2. Granting permission, Judge Wellesley-Cole wrote:
It appears the judge overlooked the fact that the appellant raised Article 8 in his grounds of appeal and for that reason alone, I give leave. Whilst I do not find other grounds have merit, I do not rule them out.
3. As at the date of the hearing before the First-tier Tribunal, the appellant was living with his adult son. It was by reference to that residence and relationship that the appellant sought to confirm his right to reside in the United Kingdom as the family member of an EEA national. The respondent did not dispute the fact that the appellant met the requirements of Regulation 7 of the 2006 Regulations. The appellant accepted that he had entered the United Kingdom illegally but it was not clear when he had done so. The appellant had committed a number of criminal offences while in the United Kingdom. In respect of those offences, the judge found as follows:
(i) Whilst the judge was aware that the appellant had been "very sorry" for his numerous driving offences (including driving with excess alcohol on two occasions and driving whilst disqualified) he did not accept that these could be explained away, as the appellant had sought to do, on the basis that the appellant had driven in order to assist a friend who was ill.
(ii) The judge did not accept that the appellant had attempted to regularise his stay in the United Kingdom until the time of the present application. He did not accept the appellant had forgotten to do so.
(iii) The judge noted that the appellant had entered on the sex offenders' register for seven years in November 2006. He had been imprisoned for six months for a sexual assault on a female child under the age of 13 years in Snaresbrook Crown Court in October 2008. The judge found that the appellant was still subject to the sex offenders' notification requirements at the time that he completed his application form for a residence card.
4. The judge noted the requirements of Regulation 20 and 21(5) of the 2006 Regulations:
20.-(1) The Secretary of State may refuse to issue, revoke or refuse to renew a registration
certificate, a residence card, a document certifying permanent residence or a permanent residence
card if the refusal or revocation is justified on grounds of public policy, public security or public
(2) The Secretary of State may revoke a registration certificate or a residence card or refuse to
renew a residence card if the holder of the certificate or card has ceased to have a right to reside
under these Regulations.
(3) The Secretary of State may revoke a document certifying permanent residence or a
permanent residence card or refuse to renew a permanent residence card if the holder of the
certificate or card has ceased to have a right of permanent residence under regulation 15.

## Listed records
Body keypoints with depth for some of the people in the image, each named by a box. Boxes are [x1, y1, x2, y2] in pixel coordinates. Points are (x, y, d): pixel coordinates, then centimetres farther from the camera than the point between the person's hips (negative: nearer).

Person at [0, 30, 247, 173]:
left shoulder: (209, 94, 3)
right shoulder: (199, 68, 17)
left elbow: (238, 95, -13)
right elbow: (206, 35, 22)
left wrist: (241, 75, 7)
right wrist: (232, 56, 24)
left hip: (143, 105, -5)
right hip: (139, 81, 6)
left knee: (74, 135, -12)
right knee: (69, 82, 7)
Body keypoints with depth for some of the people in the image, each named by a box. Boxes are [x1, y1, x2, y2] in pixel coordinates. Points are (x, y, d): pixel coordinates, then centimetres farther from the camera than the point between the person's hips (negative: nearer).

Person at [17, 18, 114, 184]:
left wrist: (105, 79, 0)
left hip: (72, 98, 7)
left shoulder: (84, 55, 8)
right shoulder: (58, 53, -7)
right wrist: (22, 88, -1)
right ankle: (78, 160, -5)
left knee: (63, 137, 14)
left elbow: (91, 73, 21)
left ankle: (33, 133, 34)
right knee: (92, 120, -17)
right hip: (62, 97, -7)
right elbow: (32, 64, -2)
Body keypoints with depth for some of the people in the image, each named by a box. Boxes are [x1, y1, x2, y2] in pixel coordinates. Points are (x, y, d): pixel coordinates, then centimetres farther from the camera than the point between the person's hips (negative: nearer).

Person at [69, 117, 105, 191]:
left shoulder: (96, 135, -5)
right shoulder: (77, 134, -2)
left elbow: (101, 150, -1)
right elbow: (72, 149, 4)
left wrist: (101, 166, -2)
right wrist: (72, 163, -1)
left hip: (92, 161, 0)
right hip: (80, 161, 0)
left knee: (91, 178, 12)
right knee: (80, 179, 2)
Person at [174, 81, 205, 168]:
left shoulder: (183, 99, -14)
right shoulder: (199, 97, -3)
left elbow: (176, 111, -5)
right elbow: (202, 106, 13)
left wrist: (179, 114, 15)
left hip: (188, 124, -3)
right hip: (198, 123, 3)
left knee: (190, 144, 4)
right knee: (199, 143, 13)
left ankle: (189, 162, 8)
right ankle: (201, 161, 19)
...
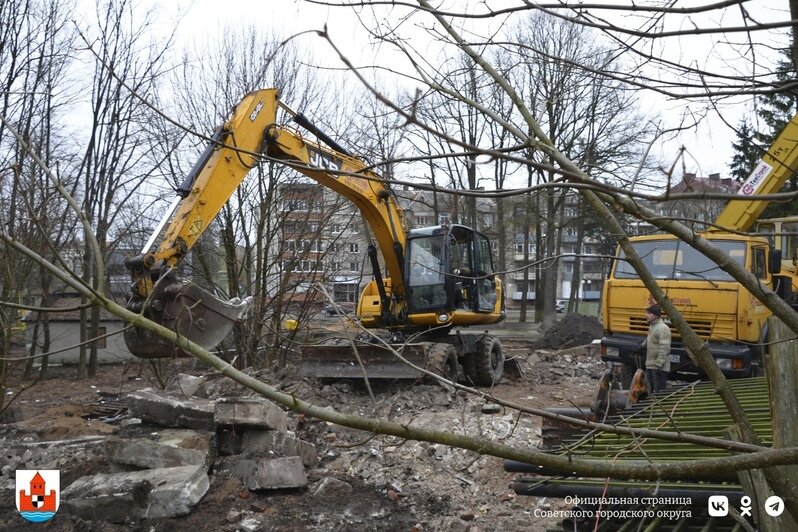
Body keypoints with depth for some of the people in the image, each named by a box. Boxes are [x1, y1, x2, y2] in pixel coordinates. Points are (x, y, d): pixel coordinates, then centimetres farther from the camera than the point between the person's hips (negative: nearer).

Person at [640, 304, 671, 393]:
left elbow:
* * *
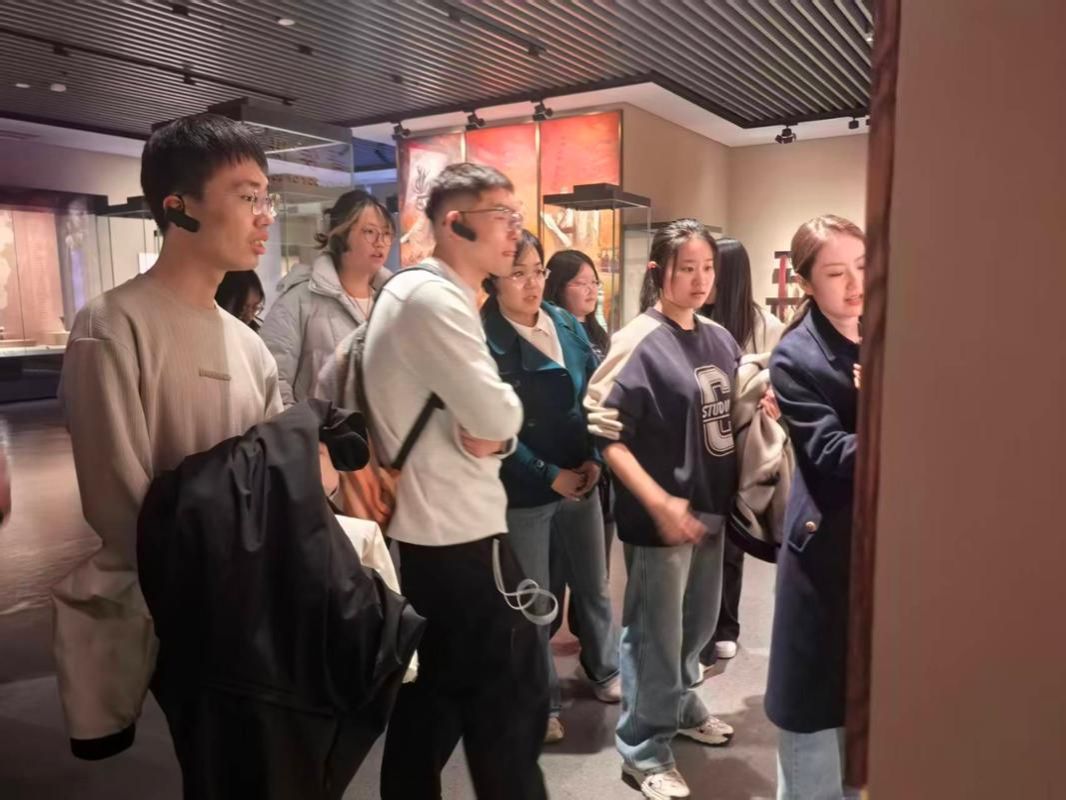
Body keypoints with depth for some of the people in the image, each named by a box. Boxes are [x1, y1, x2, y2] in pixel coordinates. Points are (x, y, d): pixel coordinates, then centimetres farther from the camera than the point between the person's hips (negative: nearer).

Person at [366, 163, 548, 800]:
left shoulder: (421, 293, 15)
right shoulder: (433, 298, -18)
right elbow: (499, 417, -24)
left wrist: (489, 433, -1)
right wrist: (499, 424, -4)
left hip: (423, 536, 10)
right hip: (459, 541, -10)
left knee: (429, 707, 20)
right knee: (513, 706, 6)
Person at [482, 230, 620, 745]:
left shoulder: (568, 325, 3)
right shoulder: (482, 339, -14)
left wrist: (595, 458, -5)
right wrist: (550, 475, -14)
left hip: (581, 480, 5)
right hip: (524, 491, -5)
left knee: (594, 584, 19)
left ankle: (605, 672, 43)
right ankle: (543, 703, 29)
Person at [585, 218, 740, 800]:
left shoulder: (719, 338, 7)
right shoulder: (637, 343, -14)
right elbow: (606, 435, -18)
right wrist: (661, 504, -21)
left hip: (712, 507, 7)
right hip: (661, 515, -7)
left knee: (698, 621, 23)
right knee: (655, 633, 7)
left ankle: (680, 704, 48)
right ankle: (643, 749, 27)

## Assigned task 1
Return, copied exactly, the part of the tribunal decision that opens with the words containing "(ii) The judge" and closes with "a residence card.".
## Assigned task 2
Please resume the tribunal decision from the point where it stops.

## Task result 1
(ii) The judge did not accept that the appellant had attempted to regularise his stay in the United Kingdom until the time of the present application. He did not accept the appellant had forgotten to do so.
(iii) The judge noted that the appellant had entered on the sex offenders' register for seven years in November 2006. He had been imprisoned for six months for a sexual assault on a female child under the age of 13 years in Snaresbrook Crown Court in October 2008. The judge found that the appellant was still subject to the sex offenders' notification requirements at the time that he completed his application form for a residence card.

## Task result 2
(4) An immigration officer may, at the time of a person's arrival in the United Kingdom-
(a) revoke that person's residence card if he is not at that time the family member of a
qualified person or of an EEA national who has a right of permanent residence under
regulation 15, a family member who has retained the right of residence or a person with a
right of permanent residence under regulation 15;
(b) revoke that person's permanent residence card if he is not at that time a person with a
right of permanent residence under regulation 15.
(5) An immigration officer may, at the time of a person's arrival in the United Kingdom, revoke
that person's EEA family permit if-
(a) the revocation is justified on grounds of public policy, public security or public health; or
(b) the person is not at that time the family member of an EEA national with the right to
reside in the United Kingdom under these Regulations or is not accompanying that
national or joining him in the United Kingdom.
(6) Any action taken under this regulation on grounds of public policy, public security or public
health shall be in accordance with regulation 21.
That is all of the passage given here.